You should now be able to call:

drush @docker.agomezmoron_drupal cc all

This will clear the cache of your Drupal site. All other commands will function as well.

Running tests

If you want to run tests, you may need to take some additional steps. Drupal's Simpletest will use cURL to simulate user interactions with a freshly installed site when running tests. This "virtual" site resides under http://localhost:[forwarded ip]. This gives issues, though, as the container uses port 80. By default, the container's virtual host will actually listen to any port, but you still need to tell Apache on which ports it should bind. By default, it will bind on 80 and 8080, so if you use the above examples, you can start running your tests straight away. But, if you choose to forward to a different port, you must add it to Apache's configuration and restart Apache. You can simply do the following:

# If you forwarded to another port than 8022, change accordingly.
# Password is "root" by default
ssh root@localhost -p 8022
# Change the port number accordingly.
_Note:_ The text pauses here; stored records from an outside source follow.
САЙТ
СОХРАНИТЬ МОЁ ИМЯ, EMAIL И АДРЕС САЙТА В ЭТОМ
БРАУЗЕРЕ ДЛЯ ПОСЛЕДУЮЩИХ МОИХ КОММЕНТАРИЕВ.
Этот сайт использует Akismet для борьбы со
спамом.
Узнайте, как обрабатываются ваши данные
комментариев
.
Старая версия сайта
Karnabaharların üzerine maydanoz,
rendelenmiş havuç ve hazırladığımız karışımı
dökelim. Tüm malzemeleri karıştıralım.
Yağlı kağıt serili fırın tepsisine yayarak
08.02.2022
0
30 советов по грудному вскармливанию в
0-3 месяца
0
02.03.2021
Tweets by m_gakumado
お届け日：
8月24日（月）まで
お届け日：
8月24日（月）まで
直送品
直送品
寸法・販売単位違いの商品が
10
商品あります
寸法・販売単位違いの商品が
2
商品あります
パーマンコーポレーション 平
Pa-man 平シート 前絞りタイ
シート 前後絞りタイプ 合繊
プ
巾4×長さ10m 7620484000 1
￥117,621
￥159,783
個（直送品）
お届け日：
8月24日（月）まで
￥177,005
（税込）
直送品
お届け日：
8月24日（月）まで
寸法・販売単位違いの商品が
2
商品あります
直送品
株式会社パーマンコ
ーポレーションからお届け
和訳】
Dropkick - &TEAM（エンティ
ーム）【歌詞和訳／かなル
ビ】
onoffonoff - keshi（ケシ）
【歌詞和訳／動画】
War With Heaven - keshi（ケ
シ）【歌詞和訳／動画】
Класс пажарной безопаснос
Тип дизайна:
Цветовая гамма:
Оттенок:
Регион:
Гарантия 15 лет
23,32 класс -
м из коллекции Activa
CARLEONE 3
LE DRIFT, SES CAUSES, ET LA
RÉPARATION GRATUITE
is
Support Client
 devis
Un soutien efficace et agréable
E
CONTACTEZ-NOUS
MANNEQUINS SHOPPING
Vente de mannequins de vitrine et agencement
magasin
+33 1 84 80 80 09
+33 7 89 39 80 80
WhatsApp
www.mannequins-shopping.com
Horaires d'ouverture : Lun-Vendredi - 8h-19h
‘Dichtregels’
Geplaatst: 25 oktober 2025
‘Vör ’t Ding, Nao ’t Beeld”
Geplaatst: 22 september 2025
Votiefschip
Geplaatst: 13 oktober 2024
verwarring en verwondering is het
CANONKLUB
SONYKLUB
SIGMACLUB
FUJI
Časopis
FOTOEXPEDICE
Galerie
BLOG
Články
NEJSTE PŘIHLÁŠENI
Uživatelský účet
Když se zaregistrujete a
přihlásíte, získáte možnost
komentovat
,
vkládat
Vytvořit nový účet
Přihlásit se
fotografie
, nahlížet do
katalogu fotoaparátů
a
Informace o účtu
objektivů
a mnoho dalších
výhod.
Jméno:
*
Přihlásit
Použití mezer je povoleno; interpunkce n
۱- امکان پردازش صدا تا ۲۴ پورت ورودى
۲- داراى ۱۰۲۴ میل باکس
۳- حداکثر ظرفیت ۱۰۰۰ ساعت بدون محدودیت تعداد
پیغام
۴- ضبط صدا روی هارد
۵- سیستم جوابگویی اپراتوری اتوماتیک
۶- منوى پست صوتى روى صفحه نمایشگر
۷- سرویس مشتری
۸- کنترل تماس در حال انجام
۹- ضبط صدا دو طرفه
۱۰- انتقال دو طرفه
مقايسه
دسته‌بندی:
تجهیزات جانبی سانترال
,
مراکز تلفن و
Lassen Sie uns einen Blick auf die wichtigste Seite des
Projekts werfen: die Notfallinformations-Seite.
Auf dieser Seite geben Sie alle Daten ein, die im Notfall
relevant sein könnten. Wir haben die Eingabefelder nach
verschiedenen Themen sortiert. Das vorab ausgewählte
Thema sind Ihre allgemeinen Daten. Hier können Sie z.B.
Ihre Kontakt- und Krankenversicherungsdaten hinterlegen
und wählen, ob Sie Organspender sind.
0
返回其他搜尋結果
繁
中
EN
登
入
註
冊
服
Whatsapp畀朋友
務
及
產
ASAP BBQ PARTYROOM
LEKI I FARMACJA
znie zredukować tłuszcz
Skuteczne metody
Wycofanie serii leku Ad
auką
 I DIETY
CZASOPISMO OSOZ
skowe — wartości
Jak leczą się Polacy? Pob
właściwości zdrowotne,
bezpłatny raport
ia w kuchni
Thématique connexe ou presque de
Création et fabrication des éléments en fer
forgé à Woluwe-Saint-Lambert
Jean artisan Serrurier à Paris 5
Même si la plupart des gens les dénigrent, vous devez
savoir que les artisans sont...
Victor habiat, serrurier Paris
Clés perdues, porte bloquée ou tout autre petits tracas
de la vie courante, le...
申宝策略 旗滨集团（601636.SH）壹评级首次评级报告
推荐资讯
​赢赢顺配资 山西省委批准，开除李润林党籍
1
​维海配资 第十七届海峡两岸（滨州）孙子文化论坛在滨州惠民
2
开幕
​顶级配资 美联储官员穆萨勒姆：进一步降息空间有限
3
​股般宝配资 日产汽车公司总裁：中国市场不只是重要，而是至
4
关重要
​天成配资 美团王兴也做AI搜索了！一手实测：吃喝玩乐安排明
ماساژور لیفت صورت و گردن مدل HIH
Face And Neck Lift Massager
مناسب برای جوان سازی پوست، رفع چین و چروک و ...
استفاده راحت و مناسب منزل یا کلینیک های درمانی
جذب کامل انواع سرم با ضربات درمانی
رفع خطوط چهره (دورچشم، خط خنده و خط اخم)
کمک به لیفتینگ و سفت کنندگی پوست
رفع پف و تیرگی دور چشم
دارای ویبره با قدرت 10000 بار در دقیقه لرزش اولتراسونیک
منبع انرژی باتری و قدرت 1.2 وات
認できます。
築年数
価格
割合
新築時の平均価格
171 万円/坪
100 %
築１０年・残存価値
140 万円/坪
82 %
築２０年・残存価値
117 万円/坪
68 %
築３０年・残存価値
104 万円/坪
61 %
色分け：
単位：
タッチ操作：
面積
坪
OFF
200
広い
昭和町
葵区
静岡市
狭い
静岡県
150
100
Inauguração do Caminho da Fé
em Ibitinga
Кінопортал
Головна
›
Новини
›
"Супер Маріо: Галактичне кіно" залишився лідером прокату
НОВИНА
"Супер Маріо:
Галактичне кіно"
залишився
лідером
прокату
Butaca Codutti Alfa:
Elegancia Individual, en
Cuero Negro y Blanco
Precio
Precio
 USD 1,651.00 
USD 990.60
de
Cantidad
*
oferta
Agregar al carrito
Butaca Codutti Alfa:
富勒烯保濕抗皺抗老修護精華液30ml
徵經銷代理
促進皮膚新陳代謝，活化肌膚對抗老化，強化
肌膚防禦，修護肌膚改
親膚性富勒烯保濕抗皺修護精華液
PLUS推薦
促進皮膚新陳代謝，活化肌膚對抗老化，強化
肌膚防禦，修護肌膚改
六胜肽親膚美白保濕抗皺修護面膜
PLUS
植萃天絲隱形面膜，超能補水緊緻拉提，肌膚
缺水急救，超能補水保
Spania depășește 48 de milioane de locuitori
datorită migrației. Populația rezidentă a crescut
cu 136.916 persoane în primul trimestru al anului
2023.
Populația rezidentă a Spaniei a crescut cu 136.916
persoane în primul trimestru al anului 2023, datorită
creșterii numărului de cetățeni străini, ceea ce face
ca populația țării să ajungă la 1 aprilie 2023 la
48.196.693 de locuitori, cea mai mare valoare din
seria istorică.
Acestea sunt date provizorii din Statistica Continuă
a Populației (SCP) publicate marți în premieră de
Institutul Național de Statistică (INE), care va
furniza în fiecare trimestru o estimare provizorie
This example is if you forward
# to port 8081.
echo "Listen 8081" >> /etc/apache2/ports.conf
/etc/init.d/apache2 restart

Or, shorthand:

ssh root@localhost -p 8022 -C 'echo "Listen 8081" >> /etc/apache2/ports.conf && /etc/init.d/apache2 restart'

MySQL and PHPMyAdmin

PHPMyAdmin is available at /phpmyadmin. The MySQL port 3306 is exposed. The root account for MySQL is root (no password by default).